Hearts and Clubs
For whatever reason, people, in general, will nosedive straight towards a person using bad grammar to tear him or her apart, like a shark with blood. It’s a little sad and a lot ridiculous that so many are self-styled (and often incorrect) grammar Nazis, but there is a benefit to this. If one could shape the aesthetics of grammar to his or her will and use excellent stylistic choices, then those same people will become intrigued by it. I know for me I tend to gravitate to uses of lists, or parallelism.
So here are my thoughts, bundled securely in a use of parallelism.
New ideas can be good (Netflix), new ideas can be bad (Betamax), but the greatest ideas are the ones that shave against the grain (Desegregation in schools). Also, one of these is not like the others.
The Bunker is a nightclub unlike so many others and, because of this, it’s having a tough time getting the attention it deserves. This isn’t to say it’s unsuccessful, plenty of people dive right into niche commodities likeJet Set Radio and Arrested Development, but it could be so much more. The Bunker is small as far as nightclubs go, barely a cupboard in comparison to others, but you know what? Harry Potter also got his start in a cupboard.

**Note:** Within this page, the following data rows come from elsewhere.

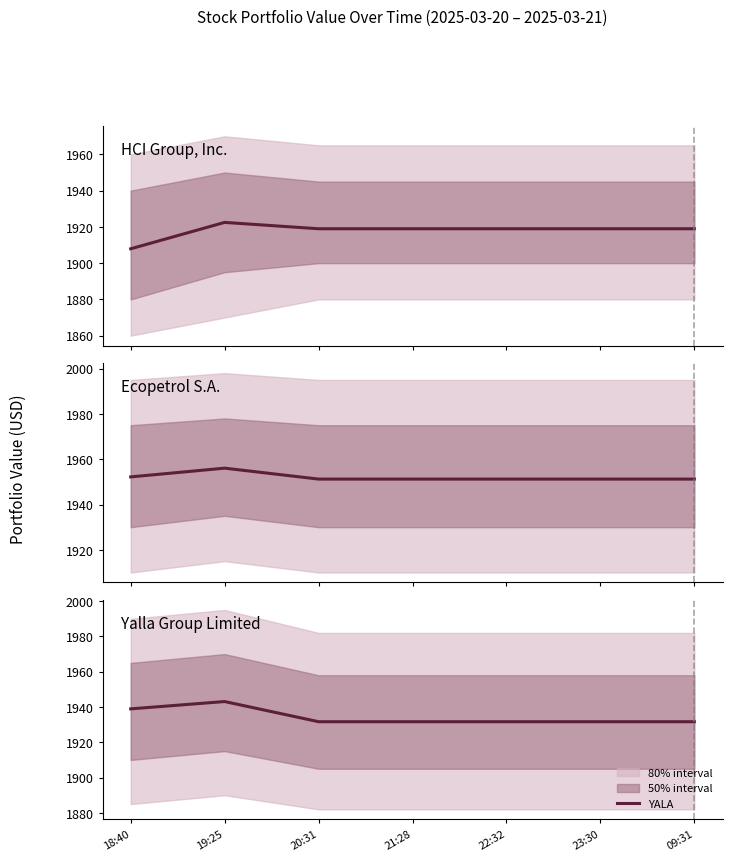

What is the highest value of the YALA series?

1943.1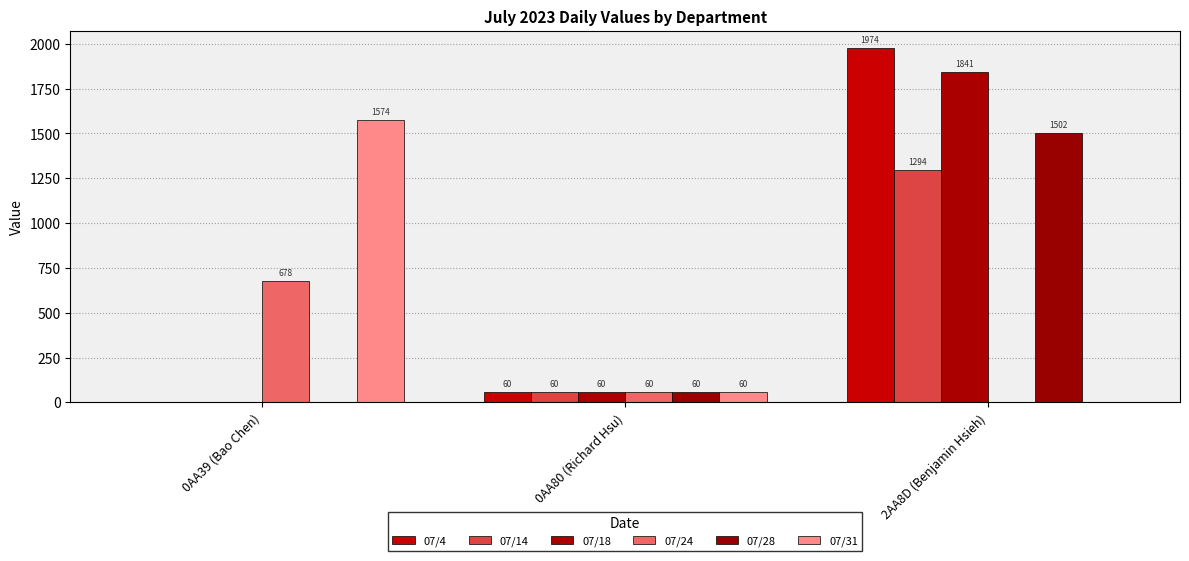

Reading left to right, transcribe all the data shown in this chart.

07/4: 0	60	1974
07/14: 0	60	1294
07/18: 0	60	1841
07/24: 678	60	0
07/28: 0	60	1502
07/31: 1574	60	0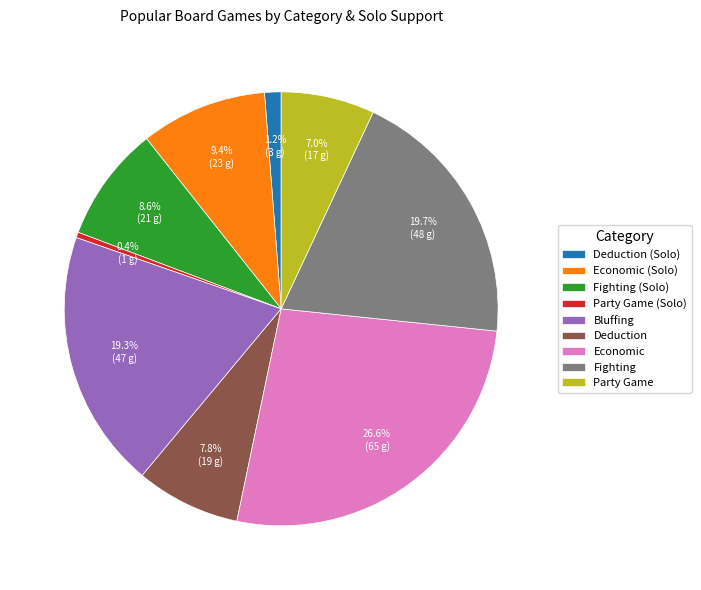

What is the largest slice in the pie chart?

Economic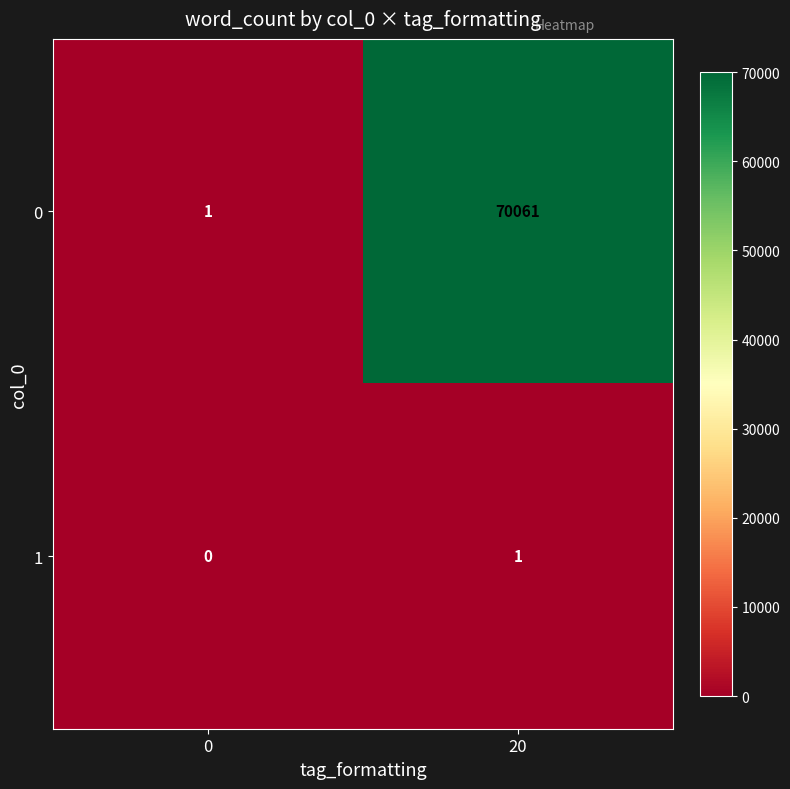

Reading right to left, transcribe all the data shown in this chart.

0: 70061	1
1: 1	0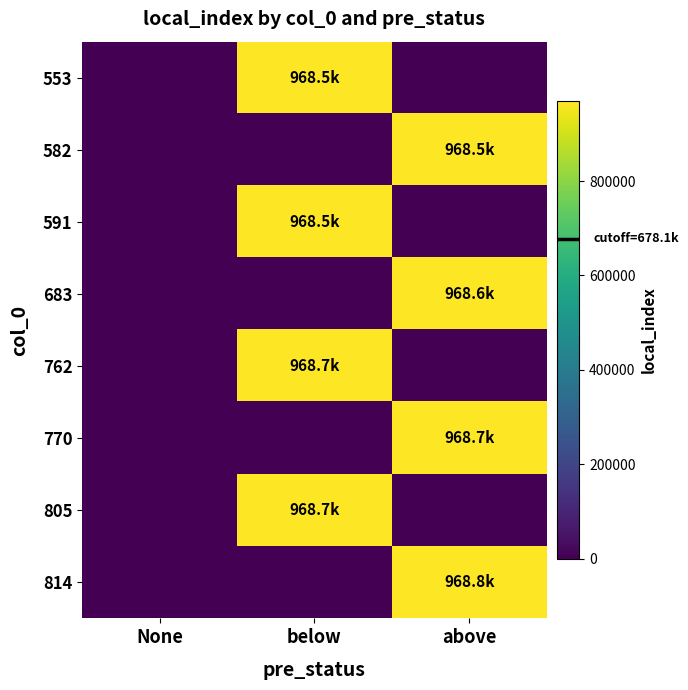

Reading right to left, extract all data points from this chart.

553: above=0	below=968494	None=0
582: above=968523	below=0	None=0
591: above=0	below=968532	None=0
683: above=968624	below=0	None=0
762: above=0	below=968703	None=0
770: above=968711	below=0	None=0
805: above=0	below=968746	None=0
814: above=968755	below=0	None=0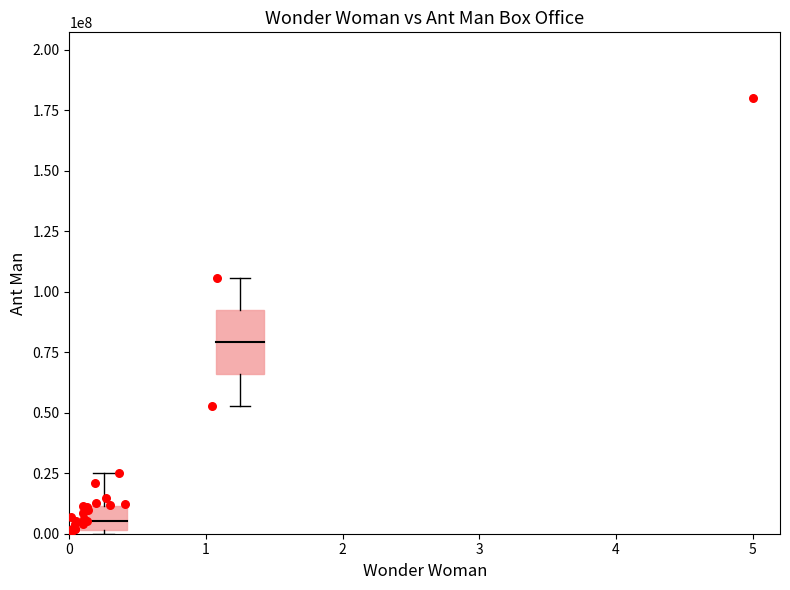

What Y value in the scatter plot is closest to 90131045?

105718824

While the small size may be seen as a weakness by other clubs and clubgoers, it is utilized as a strength for The Bunker and a solid foundation for everything that it wants to be. It’s intimate and can sometimes feel like a large yet private party. Like in Cheers this is a place you can go to where everyone knows your name and will treat you as a friend, rather than just a patron. The owner doesn’t lounge about in a room isolated and above everybody else, he comes to the dance floor, spins music, interacts with everyone who walks in the door.
Yesterday was the birthday of two of The Bunker’s employees and I couldn’t have had a better time there. It’s the only club I’ve felt one-hundred comfortable in and this aura is no doubt worked on by everyone working there. The guys at the door, the ones inside to check you off, the bartenders, everybody is a friend and if they aren’t, they’re a potential friend. I actually had second thoughts about going last night. I was extremely sleepy and didn’t feel like taking the 30-40 drive to Koreatown but by the end of the night, I didn’t even want to leave. I only knew one of the guys whose birthday it was, but that was enough. We had our own little section of the club with a bottle shared between the lot of us. We took over the dance floor, the walls of which, by the way, have now been lined with mirrors so you can watch yourself sweating and grinding with whoever has low-enough pride to dance with you.
It was an amazing night with amazing people and amazing music, and it was my time there that showed me just what it is that clubs are missing: heart. Not every single one can afford to have it, but the ones that do will always be the most successful. Some may argue that it’s because the club has an obvious slant towards Electronic Dance Music, and PLUR (Peace Love Unity Respect) is a large and identifying attribute of that culture. They’d be wrong. This isn’t a correlative event. It’s not “The Bunker has a lot of heart because they it plays EDM,” it’s “The Bunker has a lot of heart and plays EDM.” A single word makes all the difference and what a difference it is.
It’s an unfamiliar concept, to inject feelings of companionship into a place where damn near everybody gets sloppy, drunk, and sloppily drunk. But it can happen. And it has happened. And with the eventual success of The Bunker, it will continue to happen.